Last summer, Peter Kafka at All Things D poured cold water on the idea of Intel unbundling. Not only is going to be hard to make it happen, it’s unclear if it would even save money for cable subscribers:
Those bundles are core to todays TV ecosystem. And the TV guys insist that consumers really dont want a la carte programming, because if they do, the channels/shows they like today will end up costing much, much more.
Disney, for instance, charges TV distributors about $5 for every subscriber that gets ESPN. And, by some estimates, only about 25 percent of cable customers actually watch ESPN on a regular basis. So if you unbundled ESPN, the per-subscriber cost might shoot up to $20 or more, to account for the 75 percent drop in its customer base
Legislation to ban a la cart programming and thereby squash Intel’s efforts will be introduced on the Senate floor in 3...2...1...
For the technically ignorant among us, how do you get your T.V.s to get internet connected? We have 4 T.V.s and I would not want to watch the World Series on my 19" monitor.
‘bout damned time somebody did this. We’ve been held captive by the cable gougers for far too long.
(I speak as a member of the general American public. I have no TV and don’t watch it.)
Next up, let’s move towards sanity in the cellular phone industry. If the Europeans can get quality service at 25% of what we pay, so can we.
Remember what all the nay sayer cell phone carriers and computet companies said about Apple when word was out about the 1st iPhone. Let’s see, HP, Verizon, Palm, Dell, Sprint, ..... I like this idea and I hope it breaks the backbone of the cable companies! I currently do not have any cable tv, I have ATT uverse Internet and I stream movies from Netflix and Hulu and I use a HDTV antenna to get free local signals
If there was anything left on TV worth watching, I’d be ecstatic.

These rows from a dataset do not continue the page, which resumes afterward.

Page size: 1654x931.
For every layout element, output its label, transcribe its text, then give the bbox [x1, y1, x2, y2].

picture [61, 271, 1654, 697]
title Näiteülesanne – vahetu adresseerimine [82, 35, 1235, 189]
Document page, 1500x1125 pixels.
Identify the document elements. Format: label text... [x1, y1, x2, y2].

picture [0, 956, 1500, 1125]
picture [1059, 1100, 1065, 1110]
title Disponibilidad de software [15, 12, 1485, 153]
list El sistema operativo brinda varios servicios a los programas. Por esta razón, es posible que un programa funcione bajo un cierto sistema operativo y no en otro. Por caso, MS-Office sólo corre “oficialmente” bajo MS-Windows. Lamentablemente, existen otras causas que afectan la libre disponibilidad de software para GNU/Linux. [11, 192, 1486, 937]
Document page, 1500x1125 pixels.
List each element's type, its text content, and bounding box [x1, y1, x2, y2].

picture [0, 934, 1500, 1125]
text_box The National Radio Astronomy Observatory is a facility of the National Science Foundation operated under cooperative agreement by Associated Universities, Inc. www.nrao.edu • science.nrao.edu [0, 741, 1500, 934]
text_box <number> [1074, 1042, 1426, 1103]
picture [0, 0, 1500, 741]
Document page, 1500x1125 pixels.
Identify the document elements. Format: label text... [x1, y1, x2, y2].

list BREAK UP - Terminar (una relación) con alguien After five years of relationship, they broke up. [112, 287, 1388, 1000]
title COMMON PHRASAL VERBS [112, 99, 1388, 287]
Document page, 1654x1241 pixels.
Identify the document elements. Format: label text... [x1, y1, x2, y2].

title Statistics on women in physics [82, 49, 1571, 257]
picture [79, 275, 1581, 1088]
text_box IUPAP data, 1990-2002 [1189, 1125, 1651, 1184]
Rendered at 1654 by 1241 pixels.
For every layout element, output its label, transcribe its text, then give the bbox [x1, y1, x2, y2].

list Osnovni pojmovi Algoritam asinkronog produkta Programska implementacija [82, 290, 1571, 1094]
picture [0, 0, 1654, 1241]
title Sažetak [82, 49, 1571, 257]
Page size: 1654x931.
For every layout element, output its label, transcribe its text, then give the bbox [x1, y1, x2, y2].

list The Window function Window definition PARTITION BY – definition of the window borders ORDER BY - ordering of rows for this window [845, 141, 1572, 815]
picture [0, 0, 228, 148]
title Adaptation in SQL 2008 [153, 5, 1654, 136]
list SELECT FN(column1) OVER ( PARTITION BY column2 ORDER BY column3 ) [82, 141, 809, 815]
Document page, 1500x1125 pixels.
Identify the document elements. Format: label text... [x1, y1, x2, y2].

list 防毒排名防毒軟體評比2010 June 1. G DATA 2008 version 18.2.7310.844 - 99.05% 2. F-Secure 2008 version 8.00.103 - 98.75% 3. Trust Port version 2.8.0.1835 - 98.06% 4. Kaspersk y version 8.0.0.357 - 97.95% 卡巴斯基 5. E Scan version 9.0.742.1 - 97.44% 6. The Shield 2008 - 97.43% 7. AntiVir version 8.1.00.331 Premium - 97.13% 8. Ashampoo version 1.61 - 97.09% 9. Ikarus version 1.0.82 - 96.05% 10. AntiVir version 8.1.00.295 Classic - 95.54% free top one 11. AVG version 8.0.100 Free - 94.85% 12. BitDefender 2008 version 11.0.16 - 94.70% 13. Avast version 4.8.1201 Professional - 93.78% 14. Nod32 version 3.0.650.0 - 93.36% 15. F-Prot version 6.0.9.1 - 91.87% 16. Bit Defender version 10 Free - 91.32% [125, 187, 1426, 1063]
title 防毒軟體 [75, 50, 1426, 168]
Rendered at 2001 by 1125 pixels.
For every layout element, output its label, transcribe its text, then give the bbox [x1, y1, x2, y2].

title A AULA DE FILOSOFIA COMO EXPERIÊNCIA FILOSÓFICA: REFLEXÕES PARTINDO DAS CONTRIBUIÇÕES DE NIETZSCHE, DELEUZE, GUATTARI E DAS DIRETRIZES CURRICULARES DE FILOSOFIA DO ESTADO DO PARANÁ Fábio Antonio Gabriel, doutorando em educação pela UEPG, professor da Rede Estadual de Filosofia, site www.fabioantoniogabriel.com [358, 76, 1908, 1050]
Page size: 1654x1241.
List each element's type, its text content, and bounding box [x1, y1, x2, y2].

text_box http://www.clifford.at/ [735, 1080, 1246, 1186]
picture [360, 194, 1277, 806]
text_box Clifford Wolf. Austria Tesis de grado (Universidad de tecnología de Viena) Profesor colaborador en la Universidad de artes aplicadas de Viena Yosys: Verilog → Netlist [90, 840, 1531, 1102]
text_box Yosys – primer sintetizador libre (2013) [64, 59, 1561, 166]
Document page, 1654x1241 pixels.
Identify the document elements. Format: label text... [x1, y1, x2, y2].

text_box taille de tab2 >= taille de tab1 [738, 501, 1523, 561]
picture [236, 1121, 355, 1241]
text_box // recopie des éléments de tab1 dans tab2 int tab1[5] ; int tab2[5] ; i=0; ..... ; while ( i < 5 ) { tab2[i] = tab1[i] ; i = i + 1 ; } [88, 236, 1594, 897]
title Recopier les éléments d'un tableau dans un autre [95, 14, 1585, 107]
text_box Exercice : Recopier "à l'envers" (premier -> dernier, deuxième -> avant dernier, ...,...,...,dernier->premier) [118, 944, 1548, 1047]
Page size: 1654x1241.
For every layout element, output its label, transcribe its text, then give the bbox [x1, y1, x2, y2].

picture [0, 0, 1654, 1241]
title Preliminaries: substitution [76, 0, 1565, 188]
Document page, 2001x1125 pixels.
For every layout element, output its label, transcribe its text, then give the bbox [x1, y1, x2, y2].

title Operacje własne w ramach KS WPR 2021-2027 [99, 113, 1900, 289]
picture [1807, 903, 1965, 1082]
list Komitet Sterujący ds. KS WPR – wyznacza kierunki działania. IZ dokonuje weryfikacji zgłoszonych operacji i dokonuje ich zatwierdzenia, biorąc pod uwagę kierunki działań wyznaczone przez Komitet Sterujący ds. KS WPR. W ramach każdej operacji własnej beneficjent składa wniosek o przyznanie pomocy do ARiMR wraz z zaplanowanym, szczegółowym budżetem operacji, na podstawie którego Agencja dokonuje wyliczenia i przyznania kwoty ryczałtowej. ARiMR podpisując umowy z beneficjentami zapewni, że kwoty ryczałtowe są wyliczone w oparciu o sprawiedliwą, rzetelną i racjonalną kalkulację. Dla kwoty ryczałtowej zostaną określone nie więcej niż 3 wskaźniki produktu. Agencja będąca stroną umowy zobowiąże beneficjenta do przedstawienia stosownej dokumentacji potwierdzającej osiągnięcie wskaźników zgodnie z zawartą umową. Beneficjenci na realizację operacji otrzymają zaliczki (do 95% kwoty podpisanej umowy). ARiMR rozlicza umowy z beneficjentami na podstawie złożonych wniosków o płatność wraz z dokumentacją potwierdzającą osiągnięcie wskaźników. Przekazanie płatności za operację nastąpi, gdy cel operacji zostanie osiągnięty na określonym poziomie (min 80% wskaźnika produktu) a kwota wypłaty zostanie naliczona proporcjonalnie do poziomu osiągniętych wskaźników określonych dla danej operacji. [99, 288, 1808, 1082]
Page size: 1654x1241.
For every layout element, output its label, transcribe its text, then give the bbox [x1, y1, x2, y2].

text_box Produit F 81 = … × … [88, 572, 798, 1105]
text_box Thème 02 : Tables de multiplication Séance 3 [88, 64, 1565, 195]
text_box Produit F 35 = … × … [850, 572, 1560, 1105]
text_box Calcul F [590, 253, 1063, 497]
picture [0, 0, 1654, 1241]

Still, if it’s something to move the cable generation toward ad-free streaming, like Netflix or Amazon Instant Video, I’m all for it. I hope at some point they’ll begin to realize the waste of having to sit through truckloads of useless commercials.
How do they manage that?
That's one good reason. The present structure is welfare for a lot of bad actors, writers, directors, producers, etc. They will not want to have to actually compete.
Another roadblock Intel will likely encounter will be gov't. Specifically, if the left sees this new, unbundled structure as cutting into their voice, they will try to crush it. And they will see it as cutting into their voice. Where has leftist programming ever succeeded in an open market? People just don't want it.
My paradigm shift was in 1997, when I dumped TV altogether. It was one of the few smart things I’ve ever done. It was, frankly, life changing.
Thank you Chuck!
“Next up, lets move towards sanity in the cellular phone industry. If the Europeans can get quality service at 25% of what we pay, so can we.”
What we put up with for cell phone service in this country SUCKS!!!